NURJATINEWS.COM – KARAWANG 11 JUNI 2026
Suasana sepi di Perum Bumi Persada, disinilah Salmi tinggal bersama anak perempuannya yang berusia sepuluh tahun, berkulit langsat dan bermata sendu bernama Nabila.
Tepat tiga rumah dari rumah Salmi, hidup Taufik, seorang duda yang sudah membesarkan dua anak perempuan yang sudah dewasa,Ratih dan Puspa
Selama dua tahun, hubungan Salmi dan Taufik hanya sebatas anggukan sopan saat berpapasan di pagi hari.
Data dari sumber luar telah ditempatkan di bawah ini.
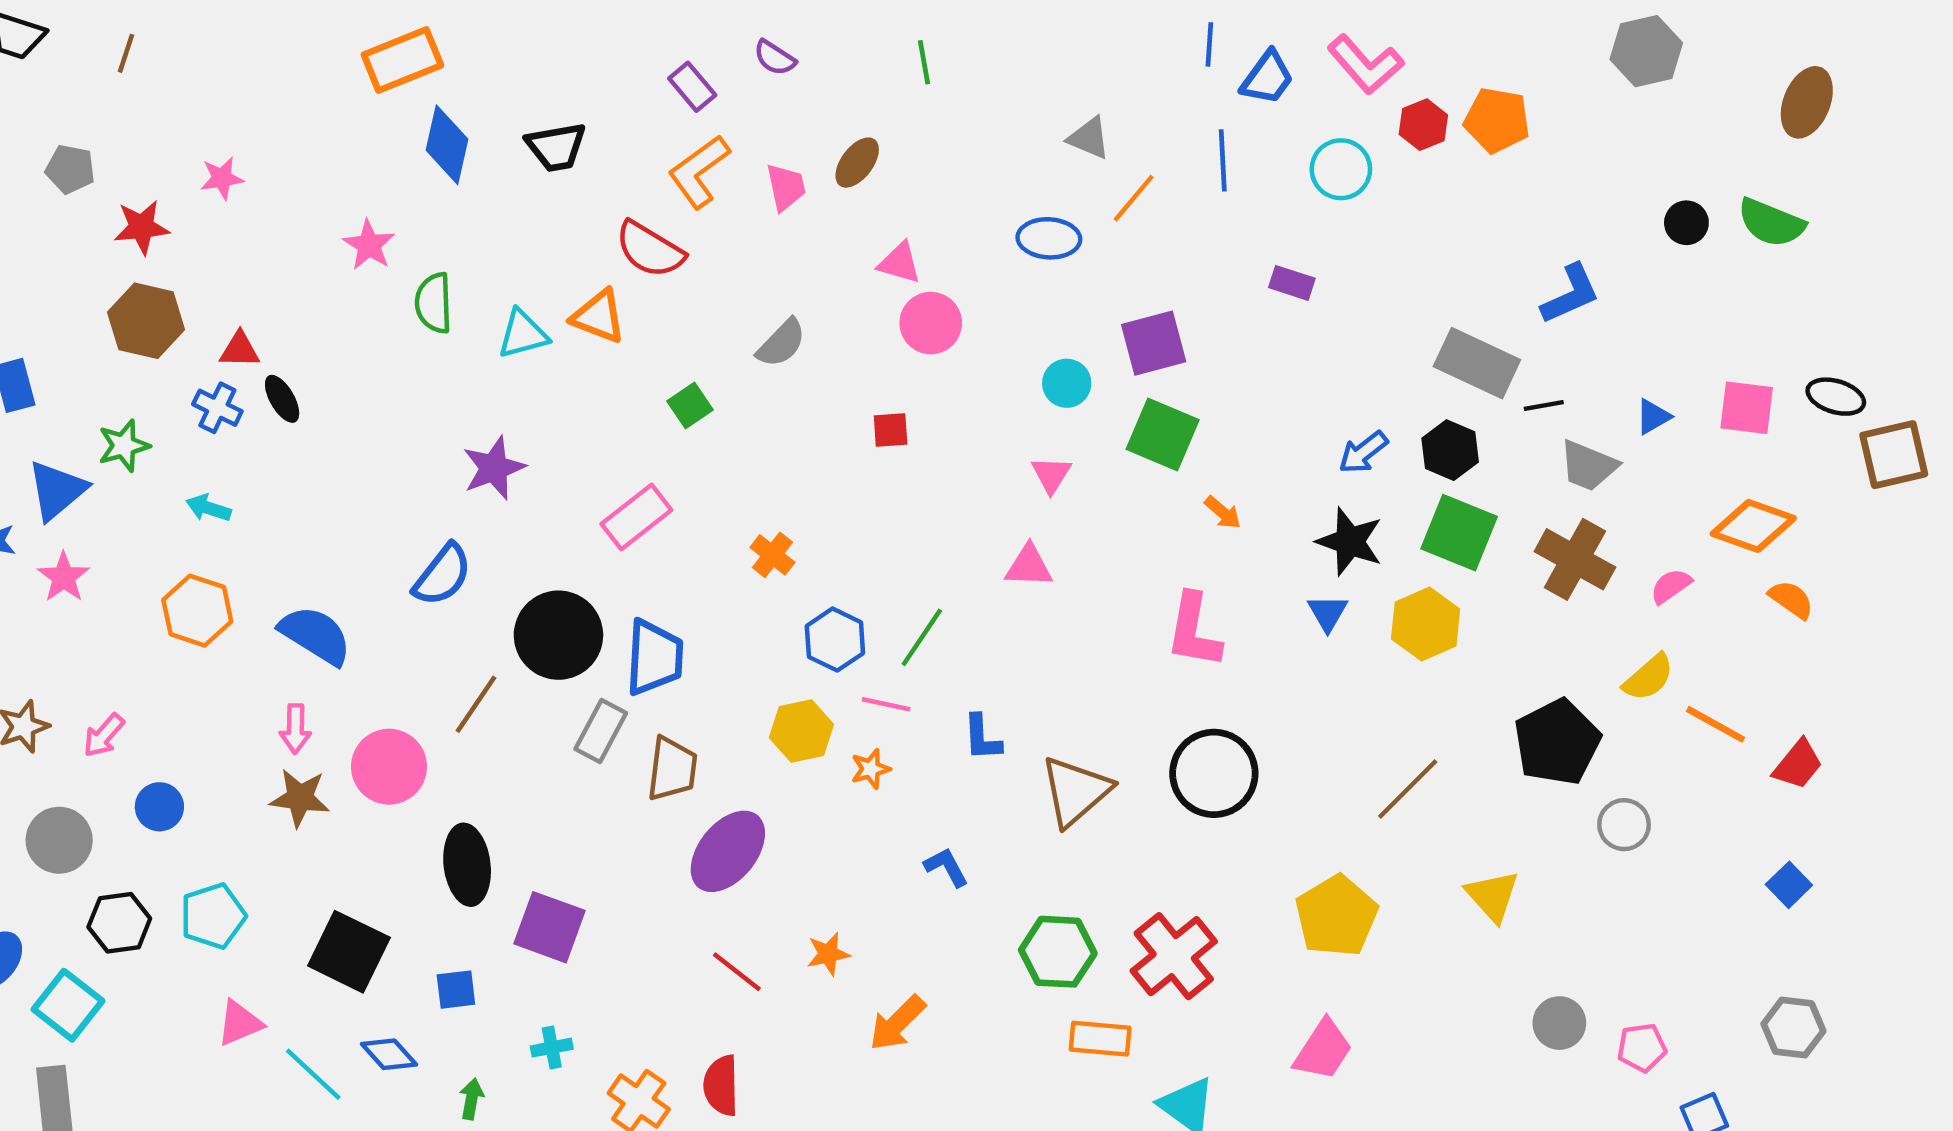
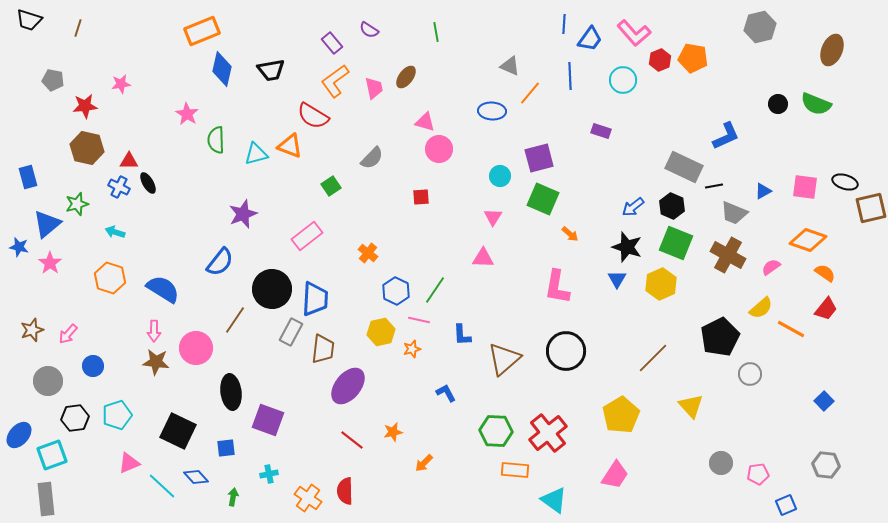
red trapezoid: (1798, 764) -> (826, 309), moved
cyan square: (68, 1005) -> (52, 455), turned 32
orange arrow: (897, 1023) -> (424, 463), size x0.7

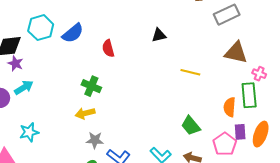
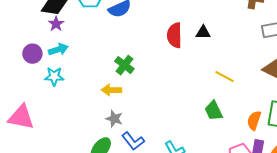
red semicircle: (108, 48) -> (174, 35), moved, size x1.4
green trapezoid: (191, 126) -> (214, 111), moved
cyan star: (29, 132) -> (54, 76), moved

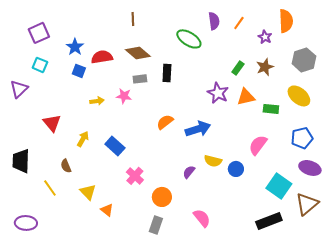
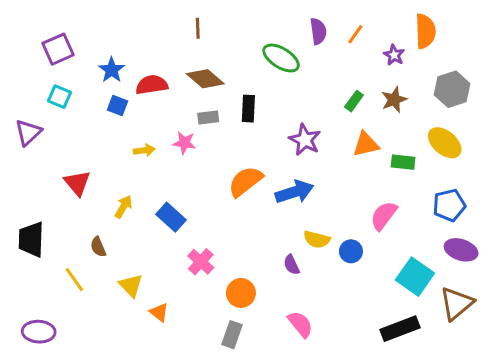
purple star: (218, 93) -> (305, 140), moved
orange semicircle: (165, 122) -> (245, 181), size x1.4
purple semicircle: (189, 172) -> (291, 265), moved, turned -64

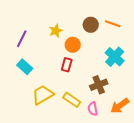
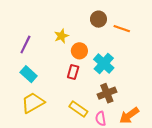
brown circle: (91, 25) -> (98, 19), moved
cyan cross: (115, 57) -> (104, 64), moved
yellow trapezoid: (43, 95) -> (33, 103), moved

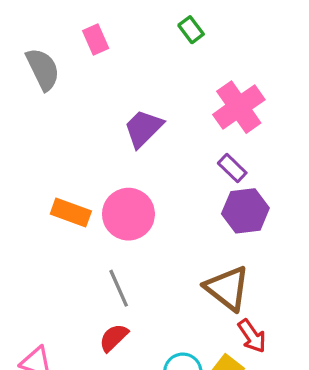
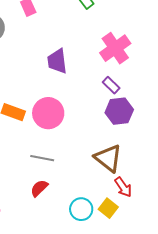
purple trapezoid: (143, 128) -> (57, 61), turned -52
gray line: (119, 288) -> (42, 158), turned -55

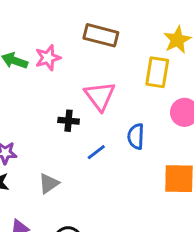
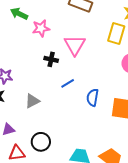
pink star: (48, 58) -> (41, 28), moved
blue semicircle: (136, 136) -> (93, 98), moved

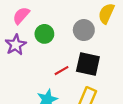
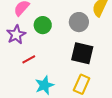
red line: (61, 71) -> (29, 59), moved

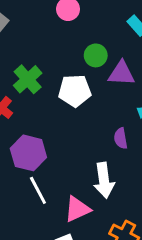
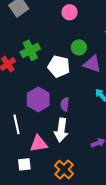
purple semicircle: (121, 138) -> (65, 104), moved
purple hexagon: (28, 153) -> (38, 99), moved

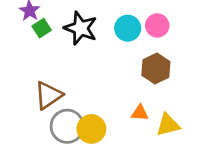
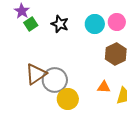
black star: (81, 28) -> (60, 24), size x0.7
gray circle: (67, 126) -> (55, 80), moved

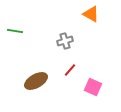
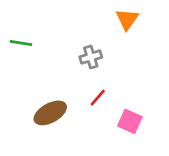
orange triangle: (91, 14) -> (127, 19), turned 36

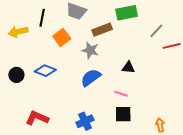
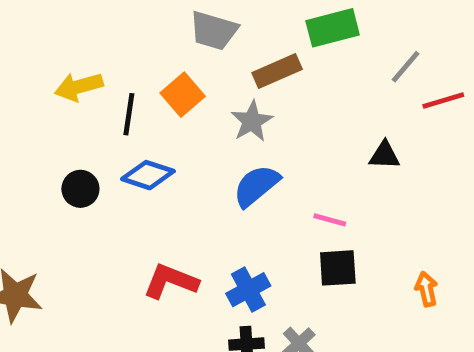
black line: (42, 18) -> (129, 114), moved
gray star: (90, 50) -> (252, 121), turned 30
black triangle: (128, 67) -> (384, 155), moved
red L-shape: (37, 118) -> (171, 281), moved

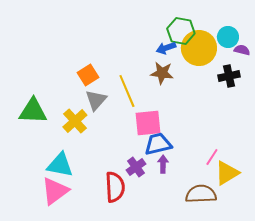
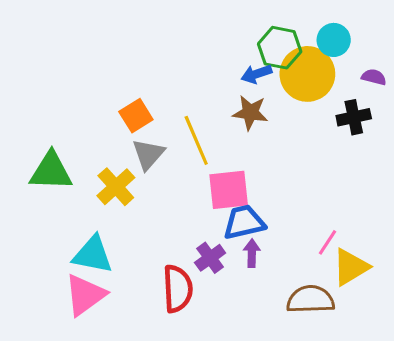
cyan circle: (228, 37) -> (334, 40), moved

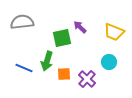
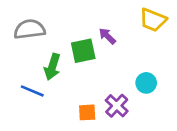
yellow trapezoid: (114, 32) -> (153, 20), moved
green arrow: (47, 61) -> (52, 67), moved
orange square: (64, 74) -> (87, 112), moved

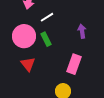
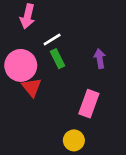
green rectangle: (46, 39) -> (58, 59), moved
red triangle: (28, 64) -> (32, 87), moved

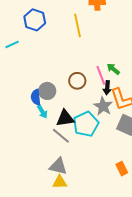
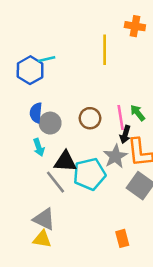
blue hexagon: (35, 20) -> (30, 70), moved
cyan line: (12, 44) -> (46, 59), moved
blue semicircle: (36, 97) -> (36, 113), moved

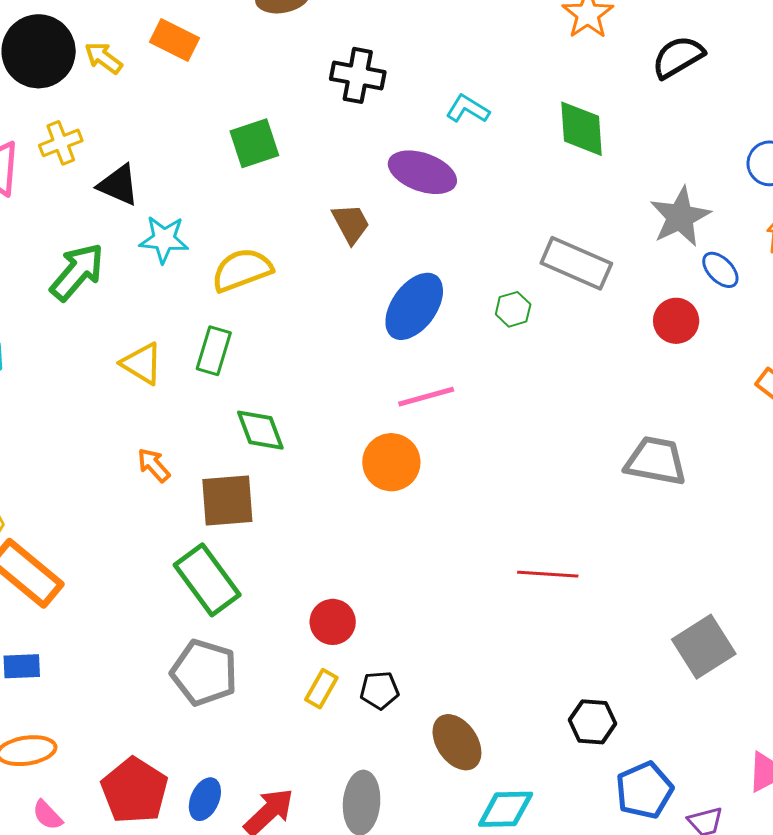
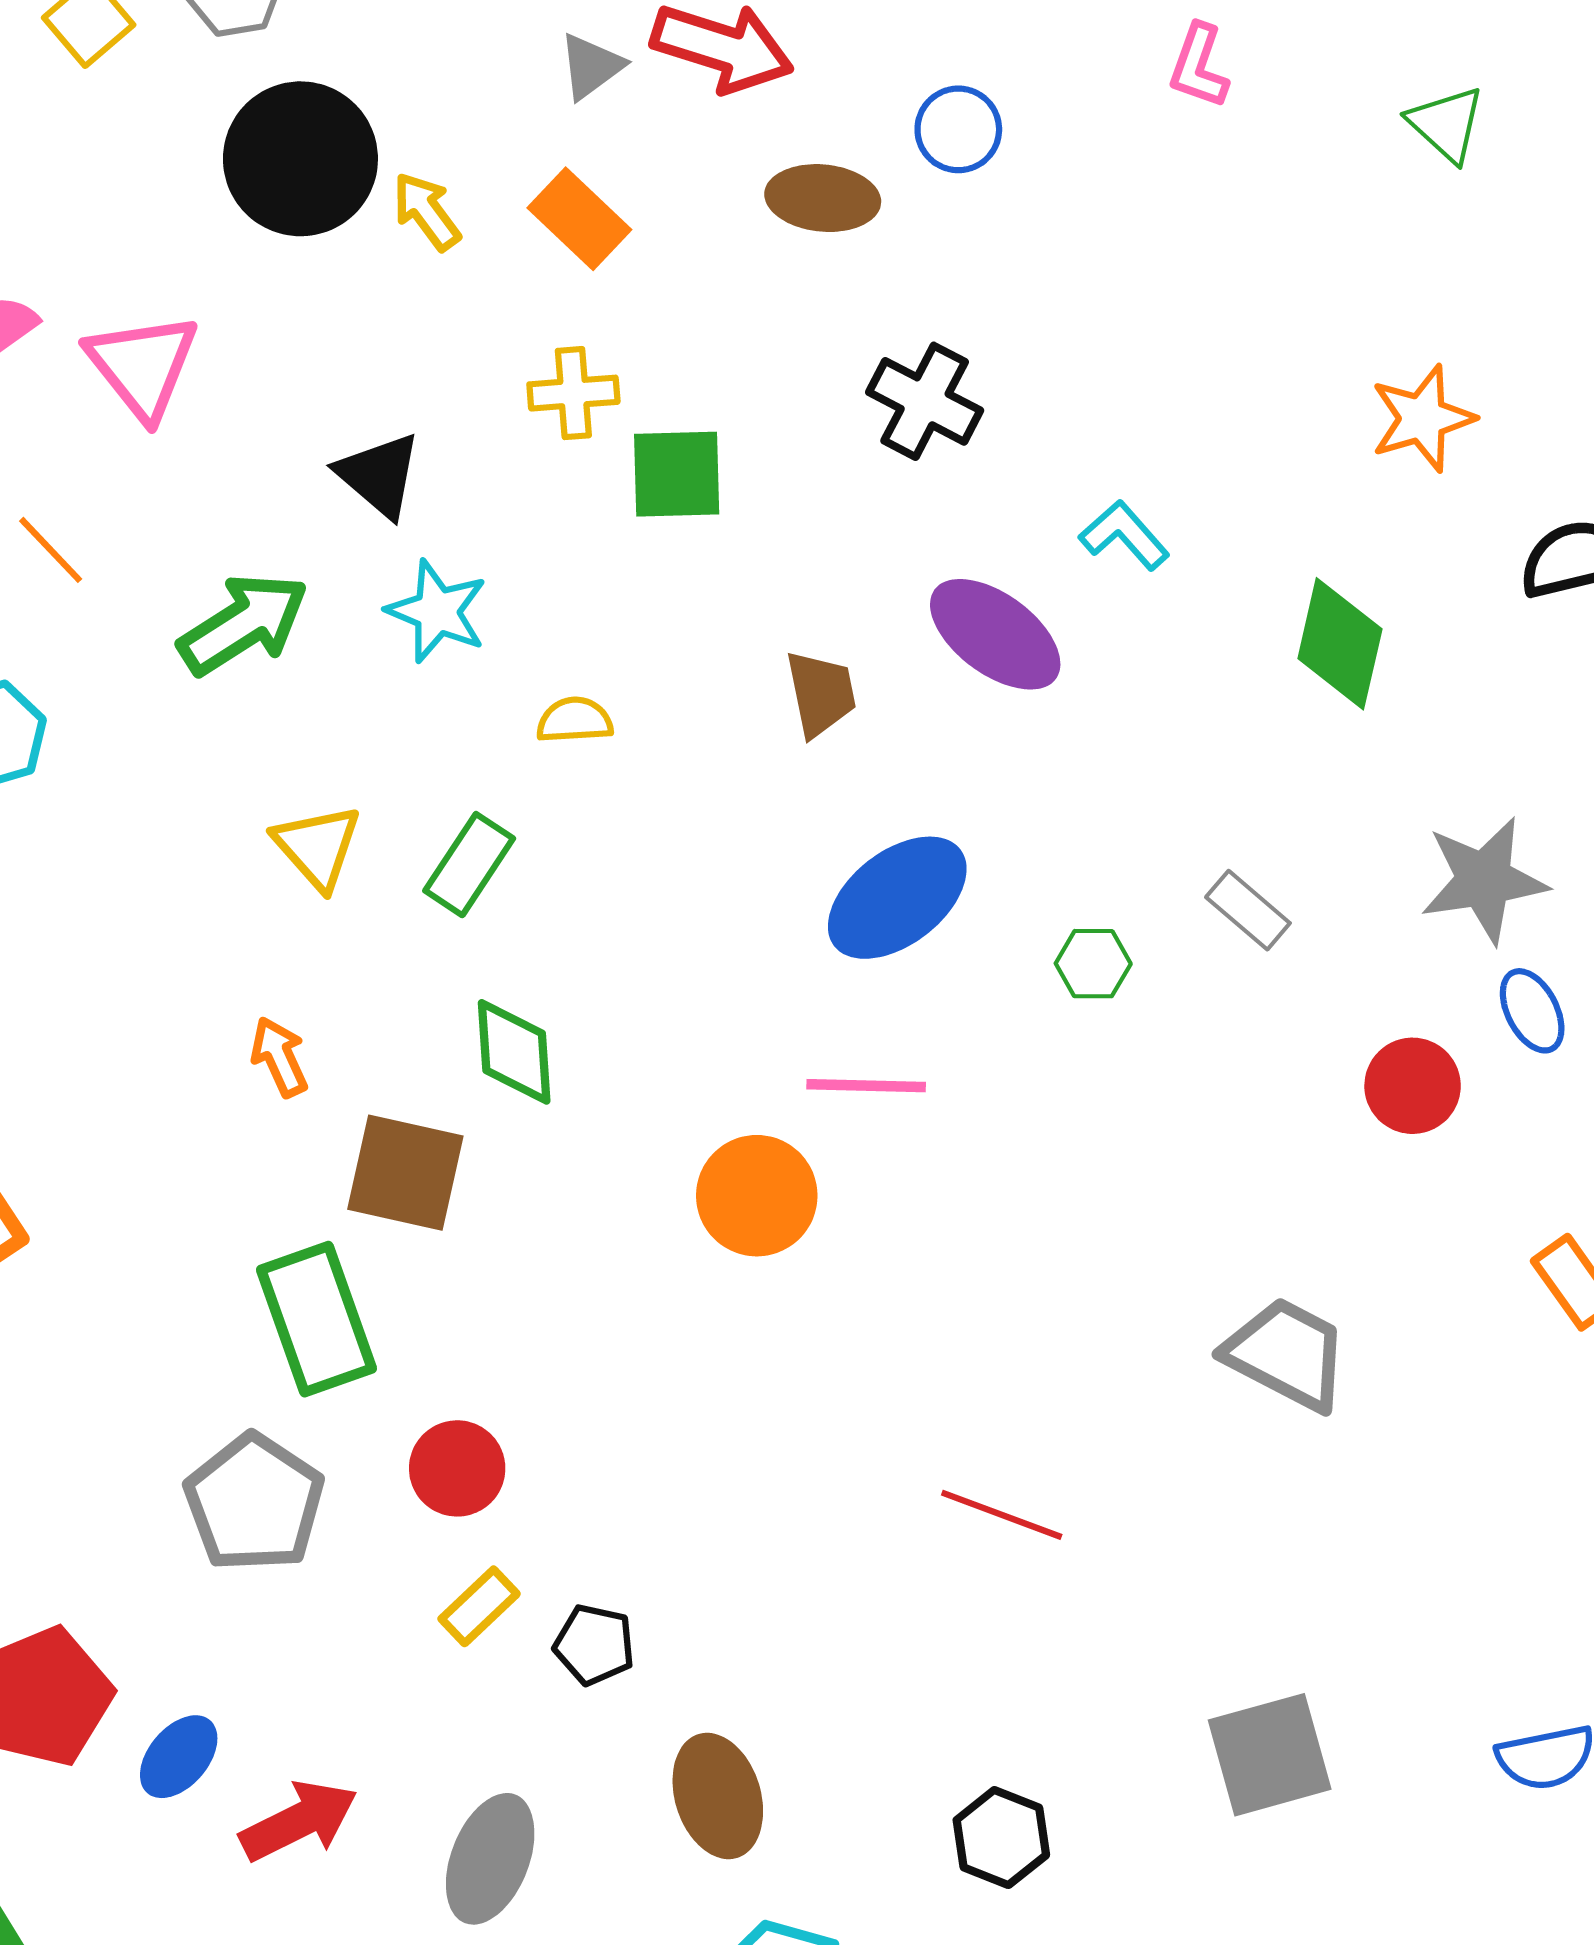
yellow cross: (61, 143) -> (573, 393), moved
gray rectangle: (576, 263) -> (1248, 910), size x0.6
yellow semicircle: (242, 270) -> (575, 720), size x0.6
red circle: (333, 622) -> (457, 1468), moved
Ada debar yang tidak biasa setiap kali mata mereka bertemu, namun ada benteng tak kasat mata yang membungkam lidah mereka.
Status sebagai orang tua tunggal yang pernah terluka membuat keduanya terlalu berhati-hati. Mereka sama-sama takut melangkah, takut penolakan, dan takut merusak ketenangan hidup anak-anak mereka.
Namun, anak-anak memiliki cara sendiri untuk meruntuhkan sekat.Ratih dan Puspa sering kali menjemput Nabila untuk bermain dan beli jajan diwarung.Dua hati yang lama bersembunyi akhirnya menemukan jalan pulang Taufik Dari balik jendela,Salmi sering tersenyum melihat interaksi itu.
Dari seberang jalan,Taufik pun melakukan hal yang sama.Dua tahun berlalu dalam kode-kode bisu, hingga suatu Sabtu siang,Taufik mengumpulkan keberanian yang telah ia pupuk selamanya dua puluh empat bulan.
Salmi kalau tidak keberatan, maukah akhir bulan kita makan bersama kami di RM Lesehan Karawang ,sambil membawa Anak atau ibu kamu.dan itu sudah direncanakan secara matang.
Salmi sempat ragu, namun tatapan memohon dari Nabila anaknya membuatnya mengangguk pelan.Di kedai RM Lesehan Karawang itu suasana awalnya terasa kaku.
Salmi sibuk menyuapi Nabila, sementara Taufik makan ayam goreng, sambel, lalapan dan tahu tempe dan suasana perlahan mencairkan kecanggungan.
Taufik meletakkan piringnya Ia menarik napas dalam-dalam.Salmi panggil Taufik, suaranya mendadak berat dan serius.Salmi mendongak, menatap mata di hadapannya.
Sudah dua tahun kita hidup di gang yang sama. Selama itu juga, saya mengagumi ketangguhan Mbak merawat Nabila,” ucap Taufik jujur, tanpa basa-basi lagi. “Saya tahu kita sama-sama punya masa lalu yang menyakitkan.
Jujur, saya sempat ragu karena saya usianya sudah tidak muda lagi,tapi siang ini, melihat Salmi bersama Nabila, saya ingin hidup bersamamu.jantung Salmi berdegup kencang. Jemarinya saling bertautan di bawah meja.
Saya tidak ingin kita terus berjalan sendiri-sendiri di gang itu.usia saya tidak muda lagi dan punya dua cerita yang sudah mandiri,dan Salmi punya satu kisah.Bagaimana jika kita satukan semuanya di bawah satu atap yang sama.
Saya ingin belajar menjadi pelindung untuk Salmi dan Nabila.”Suasana mendadak hening di telinga Salmi mengalahkan suara bising jalan raya. Ketakutan yang selama dua tahun ini mengunci hatinya perlahan runtuh mendengar ketulusan Taufik.
Salmi memandang Nabila, lalu sepasang matanya berlabuh pada tatapan hangat Taufik.Salmi tersenyum tipis, sebuah senyuman yang selama dua tahun ini selalu Taufik tunggu.”Ayam gorengnya hampir habis.
Kita nambah dulu, setelah itu mari kita bicarakan masa depan kita yang masih panjang. jawab Salmi lembut.siang itu,di RM Lesehan Karawang dua hati yang lama bersembunyi akhirnya menemukan jalan pulang.Mereka tidak lagi sekadar bertetangga dalam bimbang, melainkan bersiap melangkah bersama sebagai satu keluarga yang baru.